In fact, the legendary 1992 film was inspired by Blair and all those other amazing trailblazing women who played in the World War II era’s All-American Girls Professional Baseball League, which ran from 1943 to 1954.
Even though she’s 91 years old now, Blair is still as passionate about the game as ever. Recently, she met up with Ila Borders, 42, a former left-handed pitcher who was the first woman to earn a college baseball scholarship and the first woman to play men’s professional baseball since the 1950s. Of course, the two pioneers put their gloves on at the Boston Red Sox Women’s Fantasy Camp, where they were speaking, and fired up their arms.
“Throw it hard enough so it sticks,” Blair said from the pitching mound.
“Oh throw it harder than that. … Yeah, throw it,” she said again as others looked on smiling. “You gotta throw me the ball! … Atta girl.”
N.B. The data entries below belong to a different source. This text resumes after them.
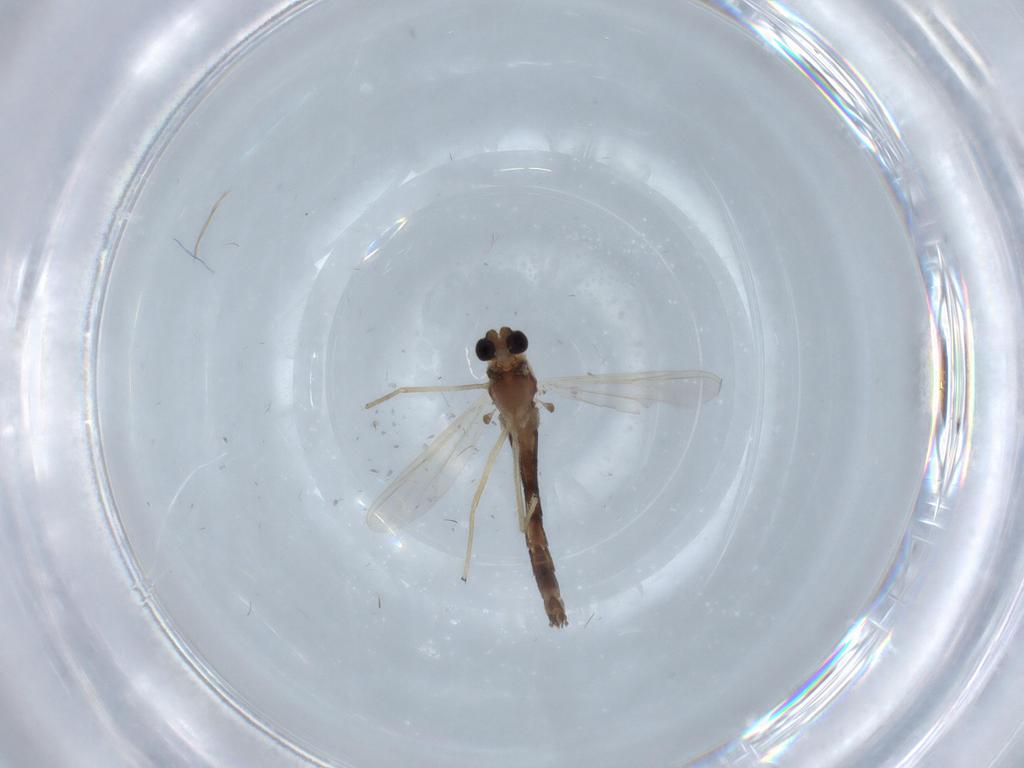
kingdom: Animalia
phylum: Arthropoda
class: Insecta
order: Diptera
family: Chironomidae
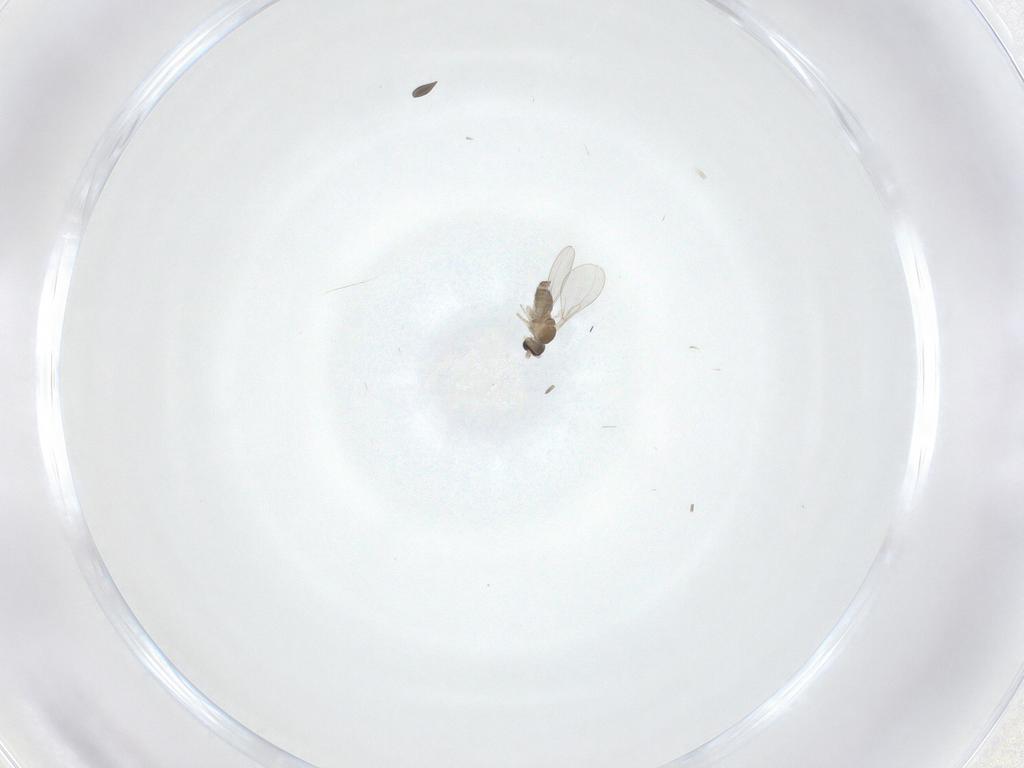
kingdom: Animalia
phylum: Arthropoda
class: Insecta
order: Diptera
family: Sciaridae
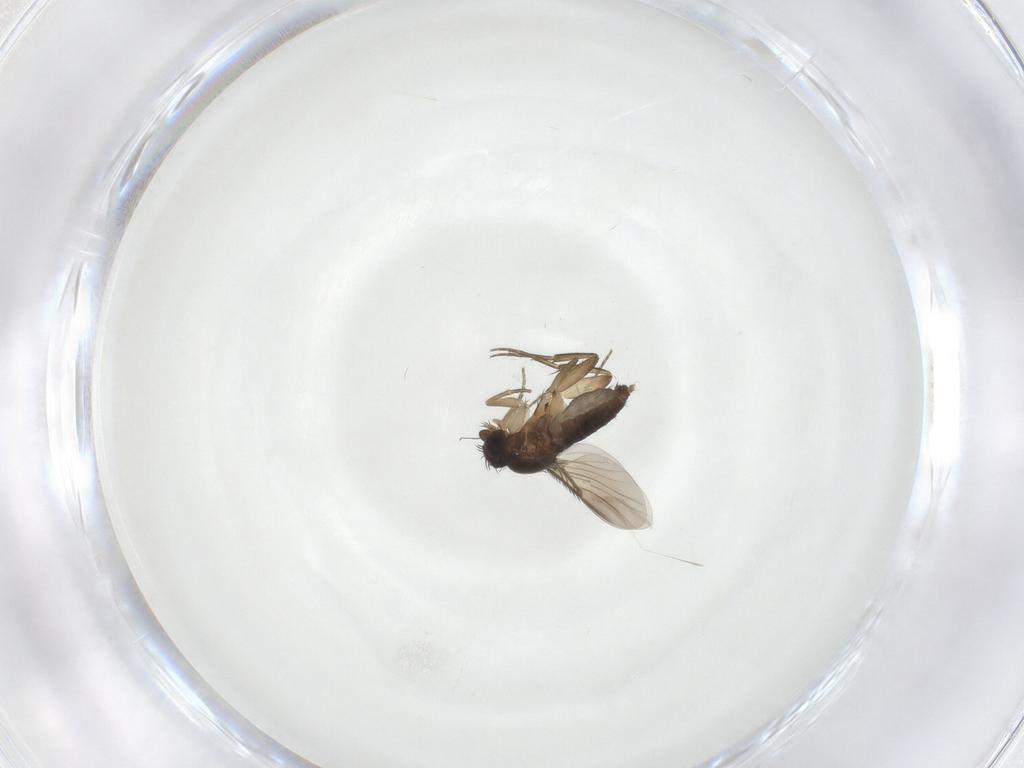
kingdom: Animalia
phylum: Arthropoda
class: Insecta
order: Diptera
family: Phoridae
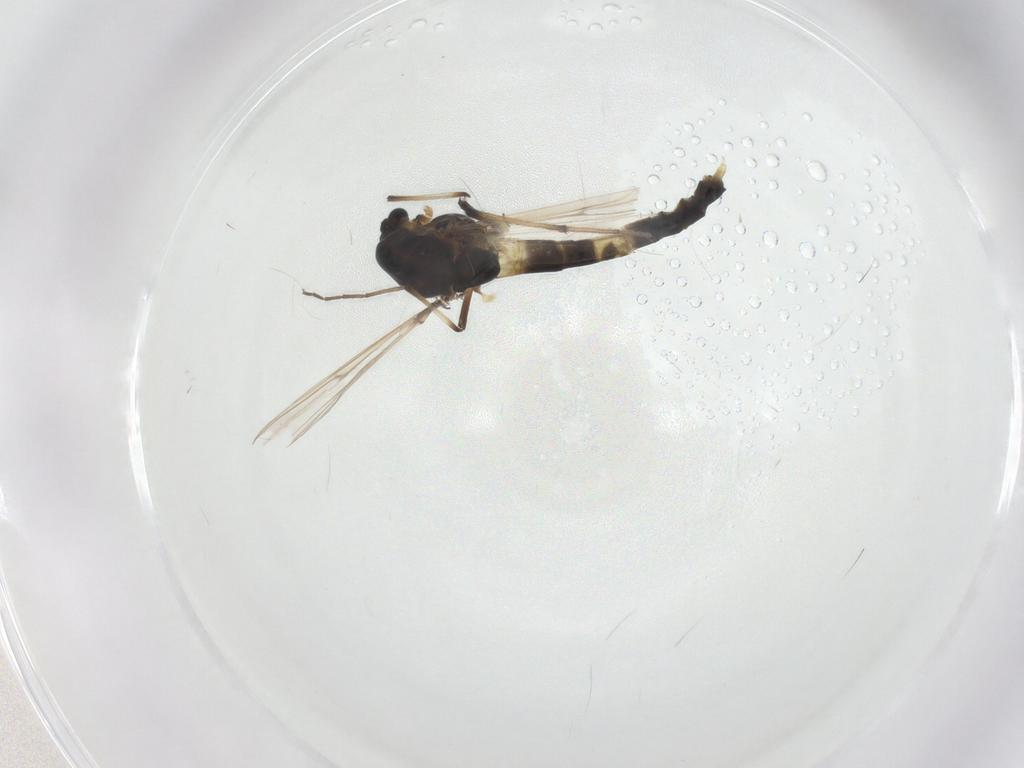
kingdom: Animalia
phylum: Arthropoda
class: Insecta
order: Diptera
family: Chironomidae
Born in California, Blair was a softball pitcher before joining the Peoria Redwings of the AAGPBL in 1948. She played one season there, making $55 a week, which was more than her father made, and then moved to Chicago to play professional softball.
“I wasn’t really convinced until I put on my spikes, and there’s no sweeter music in this world…you get those spikes on, and you start walking, and hearing ‘click, click, click, click’ if you’re walking on the cement. I said, ‘Oh my God, I’m a ballplayer, and I’m going to get to play professional baseball. My dream has come true,” Blair told a group of young women in May.
Eventually, she retired her mitt and landed in California, where she attended the LA School of Physiotherapy and worked at a treatment center in Los Angeles. However, her days of blazing a new trail for women were far from over. After changing careers, she started as a chauffeur at global security company Northrop Corporation, and worked her way up to becoming one of only three female managers.
While she’s an accomplished well-rounded woman with many years of wisdom under her belt, Blair’s heart still ticks to the crack of the bat and the sweet “music” of baseball spikes. That’s why when not watching the game on television, she makes numerous appearances throughout the country to encourage younger generations of women to embrace the sport, and to help push for a women’s professional league.
And, clearly, she’s not afraid to grab a glove and show them how it’s done either.